# Coralife reflectors are awful!



## Zapins (Jul 28, 2004)

I recently bought a coralife 2x 65 w, 48" hood and the light didn't even put out as much as 1x55w Ahsupply light. The reflectors on the coralife are basically nonexistent and they don't seem to angle much light at all from the back of the bulb.

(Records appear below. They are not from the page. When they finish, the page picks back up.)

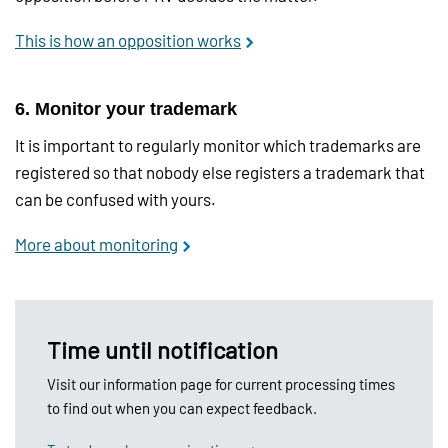
This is how an opposition works
6. Monitor your trademark
It is important to regularly monitor which trademarks are
registered so that nobody else registers a trademark that
can be confused with yours.
More about monitoring
Time until notification
Visit our information page for current processing times
to find out when you can expect feedback.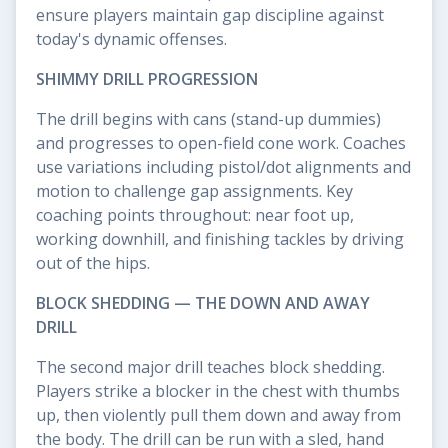
ensure players maintain gap discipline against
today's dynamic offenses.
SHIMMY DRILL PROGRESSION
The drill begins with cans (stand-up dummies)
and progresses to open-field cone work. Coaches
use variations including pistol/dot alignments and
motion to challenge gap assignments. Key
coaching points throughout: near foot up,
working downhill, and finishing tackles by driving
out of the hips.
BLOCK SHEDDING — THE DOWN AND AWAY
DRILL
The second major drill teaches block shedding.
Players strike a blocker in the chest with thumbs
up, then violently pull them down and away from
the body. The drill can be run with a sled, hand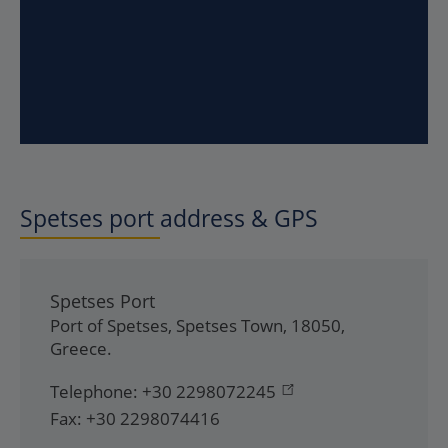
Spetses
port address & GPS
Spetses Port
Port of Spetses
,
Spetses Town
,
18050
,
Greece
.
Telephone:
+30 2298072245
Fax:
+30 2298074416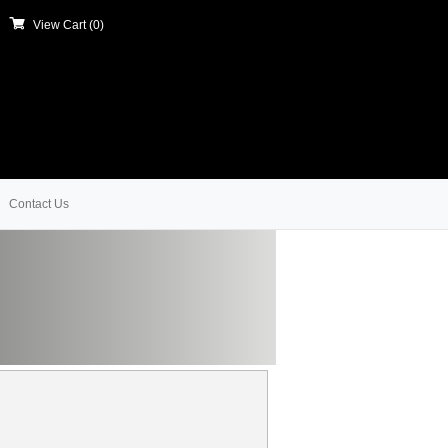
View Cart (
0
)
Contact Us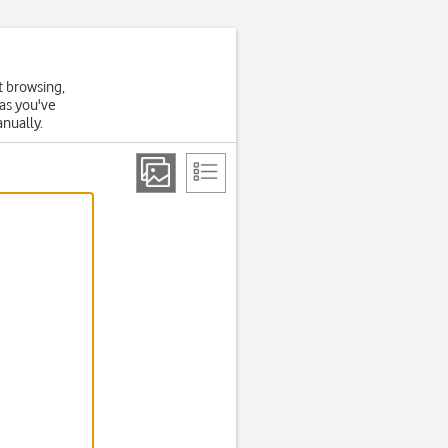
t browsing,
 as you've
anually.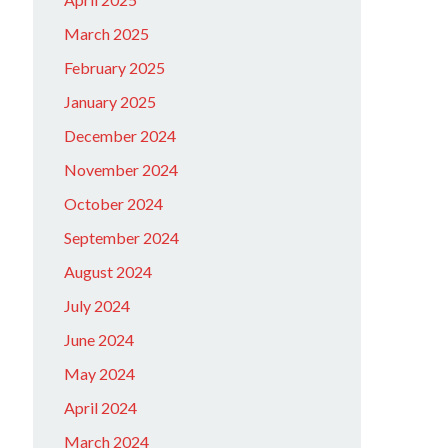
March 2025
February 2025
January 2025
December 2024
November 2024
October 2024
September 2024
August 2024
July 2024
June 2024
May 2024
April 2024
March 2024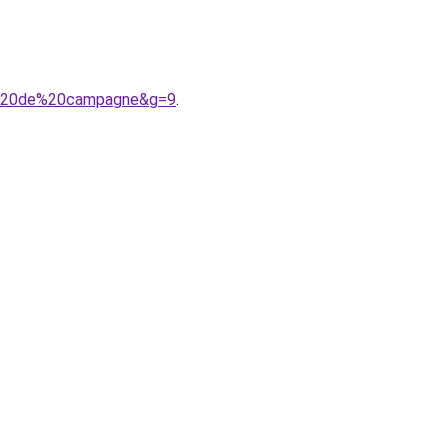
an%20de%20campagne&g=9
.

Grr!!!! If they are such a reputable brand why don't they have proper reflectors!! I'm paying for 2x65 watts, but I'm getting half of that due to crap reflectors!!!!

/endrant


----------



## supersmirky (Oct 22, 2008)

Yeah, I noticed their reflector are basically flat behind the bulb and slight angles only on the sides. Everything behind the bulb seems to reflect just right back into the bulb itslef.


----------



## Zapins (Jul 28, 2004)

It makes no sense at all!!!!!! Arggghhhh!!!!!!! I feel cheated lol...


----------



## Travis.808 (Apr 2, 2009)

:sorry:That does suck! You should write a review to inform others or call them and let them know. If they really stand behind their product maybe they'll give you a discount or something. These forums can be a big leverage point also.


----------



## king oz (Jun 27, 2007)

coral life is a crappy brand. they jack there price up to compete as top of the line but it is not so. i have gutted a few different brands of lights in my day and coral life has been the worst of all in my opinion, the wire they use is a small gauge and i have seen many sort out over the years.not to mention things like what you noticed poor reflector design. i would go with current if i were into the ready to go type fixture but im a retro fit guy myself.


----------



## Newt (Apr 1, 2004)

Hey, you shoulda made an offer on my CF light fixture.


----------



## anhtu402 (Jan 11, 2009)

what would one use to replace it?? where can one buy something more reflective?


----------



## Newt (Apr 1, 2004)

Their bulbs are even worse...............very heavy green sheen.


----------



## supersmirky (Oct 22, 2008)

AH Supply does reflectors....check them out


----------



## Zapins (Jul 28, 2004)

Ahsupply products are top notch. I really am thinking about selling this coralife and getting some AHsupplies to replace the fixture - grr!


----------



## surpera1 (Feb 18, 2009)

i can vouch for ah supply - good stuff


----------